In what way, venerable sir, is there right view?"

"This world, Kaccāna, for the most part depends upon a duality — upon the notion of existence and the notion of nonexistence.

But for one who sees the origin of the world as it really is with correct wisdom, there is no notion of nonexistence in regard to the world.

And for one who sees the cessation of the world as it really is with correct wisdom, there is no notion of existence in regard to the world.

"This world, Kaccāna, is for the most part shackled by engagement, clinging, and adherence.

But this one [with right view] does not become engaged and cling through that engagement and clinging, mental standpoint, adherence, underlying tendency; he does not take a stand about 'my self.'

He has no perplexity or doubt that what arises is only suffering arising, what ceases is only suffering ceasing.

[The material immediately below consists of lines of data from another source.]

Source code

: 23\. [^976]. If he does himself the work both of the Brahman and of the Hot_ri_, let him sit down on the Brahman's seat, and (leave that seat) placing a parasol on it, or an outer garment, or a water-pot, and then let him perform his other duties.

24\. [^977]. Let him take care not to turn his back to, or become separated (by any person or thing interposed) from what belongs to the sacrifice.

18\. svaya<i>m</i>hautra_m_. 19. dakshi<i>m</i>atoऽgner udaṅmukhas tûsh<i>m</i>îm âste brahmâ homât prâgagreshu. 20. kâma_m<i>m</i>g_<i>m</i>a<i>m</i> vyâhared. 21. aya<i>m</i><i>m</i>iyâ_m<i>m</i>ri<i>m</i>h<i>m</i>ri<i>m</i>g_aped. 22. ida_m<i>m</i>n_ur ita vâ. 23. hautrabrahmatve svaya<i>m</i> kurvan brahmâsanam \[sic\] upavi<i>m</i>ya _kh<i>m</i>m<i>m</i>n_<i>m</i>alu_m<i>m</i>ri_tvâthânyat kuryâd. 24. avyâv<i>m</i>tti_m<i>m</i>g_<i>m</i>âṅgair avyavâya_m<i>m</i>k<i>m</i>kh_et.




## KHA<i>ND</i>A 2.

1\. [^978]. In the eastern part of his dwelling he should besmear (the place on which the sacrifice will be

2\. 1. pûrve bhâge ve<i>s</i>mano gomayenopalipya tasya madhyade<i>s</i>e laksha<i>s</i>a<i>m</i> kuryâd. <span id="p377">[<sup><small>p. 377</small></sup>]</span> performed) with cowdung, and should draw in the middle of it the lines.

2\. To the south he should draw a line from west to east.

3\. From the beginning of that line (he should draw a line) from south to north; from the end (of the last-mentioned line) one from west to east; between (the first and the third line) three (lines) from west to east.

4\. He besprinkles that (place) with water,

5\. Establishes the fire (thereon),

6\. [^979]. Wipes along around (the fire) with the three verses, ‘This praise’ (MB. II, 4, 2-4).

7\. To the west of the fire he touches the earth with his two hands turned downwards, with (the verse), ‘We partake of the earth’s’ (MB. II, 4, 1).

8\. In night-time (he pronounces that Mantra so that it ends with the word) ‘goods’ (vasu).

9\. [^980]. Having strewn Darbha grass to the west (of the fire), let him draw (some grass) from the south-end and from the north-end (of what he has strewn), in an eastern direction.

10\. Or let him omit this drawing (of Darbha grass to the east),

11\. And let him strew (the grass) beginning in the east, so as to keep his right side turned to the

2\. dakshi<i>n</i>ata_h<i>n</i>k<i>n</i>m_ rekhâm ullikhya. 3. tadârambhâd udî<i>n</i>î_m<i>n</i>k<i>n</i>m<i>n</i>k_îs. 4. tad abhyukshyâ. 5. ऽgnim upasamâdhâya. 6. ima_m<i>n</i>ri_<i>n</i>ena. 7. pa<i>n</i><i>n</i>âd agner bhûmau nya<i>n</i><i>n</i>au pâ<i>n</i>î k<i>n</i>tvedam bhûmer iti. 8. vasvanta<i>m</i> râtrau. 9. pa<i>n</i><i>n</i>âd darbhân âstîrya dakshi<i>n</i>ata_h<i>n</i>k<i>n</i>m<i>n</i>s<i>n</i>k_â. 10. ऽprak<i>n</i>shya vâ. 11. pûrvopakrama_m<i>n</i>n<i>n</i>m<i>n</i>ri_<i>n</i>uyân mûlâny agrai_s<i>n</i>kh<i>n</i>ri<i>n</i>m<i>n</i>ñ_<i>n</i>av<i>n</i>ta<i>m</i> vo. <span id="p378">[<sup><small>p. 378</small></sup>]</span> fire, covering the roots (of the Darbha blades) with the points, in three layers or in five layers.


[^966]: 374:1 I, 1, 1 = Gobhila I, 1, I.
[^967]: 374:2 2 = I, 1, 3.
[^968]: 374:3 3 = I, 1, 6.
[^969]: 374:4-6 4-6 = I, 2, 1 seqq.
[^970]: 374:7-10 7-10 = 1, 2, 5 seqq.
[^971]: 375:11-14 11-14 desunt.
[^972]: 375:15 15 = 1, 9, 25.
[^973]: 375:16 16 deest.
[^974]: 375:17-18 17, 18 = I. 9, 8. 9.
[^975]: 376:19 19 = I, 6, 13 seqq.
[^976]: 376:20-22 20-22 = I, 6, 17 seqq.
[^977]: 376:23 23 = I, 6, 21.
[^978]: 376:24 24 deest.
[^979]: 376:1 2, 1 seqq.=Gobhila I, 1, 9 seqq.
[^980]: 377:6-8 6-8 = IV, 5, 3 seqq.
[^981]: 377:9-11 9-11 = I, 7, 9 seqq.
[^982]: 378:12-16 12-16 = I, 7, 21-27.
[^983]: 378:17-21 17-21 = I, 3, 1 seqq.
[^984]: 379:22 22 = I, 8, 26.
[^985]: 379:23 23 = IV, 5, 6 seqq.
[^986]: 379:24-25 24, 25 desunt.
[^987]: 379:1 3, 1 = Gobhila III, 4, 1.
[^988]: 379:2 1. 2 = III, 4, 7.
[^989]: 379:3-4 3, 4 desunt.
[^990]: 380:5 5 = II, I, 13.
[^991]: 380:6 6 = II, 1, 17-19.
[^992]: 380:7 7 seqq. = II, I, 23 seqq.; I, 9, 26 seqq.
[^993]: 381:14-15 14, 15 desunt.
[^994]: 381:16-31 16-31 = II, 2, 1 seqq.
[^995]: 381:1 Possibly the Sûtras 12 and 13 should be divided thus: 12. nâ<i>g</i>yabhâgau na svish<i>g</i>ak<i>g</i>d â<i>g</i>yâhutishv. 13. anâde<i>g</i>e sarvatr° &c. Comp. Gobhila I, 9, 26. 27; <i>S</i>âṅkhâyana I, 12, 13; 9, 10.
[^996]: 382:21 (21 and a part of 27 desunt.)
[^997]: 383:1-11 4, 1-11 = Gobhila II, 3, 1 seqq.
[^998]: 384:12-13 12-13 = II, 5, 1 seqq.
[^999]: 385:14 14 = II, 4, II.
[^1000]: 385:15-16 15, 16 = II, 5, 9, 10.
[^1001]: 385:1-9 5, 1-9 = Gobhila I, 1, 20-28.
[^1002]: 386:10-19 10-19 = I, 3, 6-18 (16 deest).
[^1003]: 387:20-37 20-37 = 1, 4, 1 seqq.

His knowledge about this is independent of others.

It is in this way, Kaccāna, that there is right view.

"'All exists': Kaccāna, this is one extreme.

'All does not exist': this is the second extreme.

Without veering towards either of these extremes, the Tathāgata teaches the Dhamma by the middle:

'With ignorance as condition, volitional formations [come to be]; with volitional formations as condition, consciousness....

Such is the origin of this whole mass of suffering.

But with the remainderless fading away and cessation of ignorance comes cessation of volitional formations; with the cessation of volitional formations, cessation of consciousness....

Such is the cessation of this whole mass of suffering."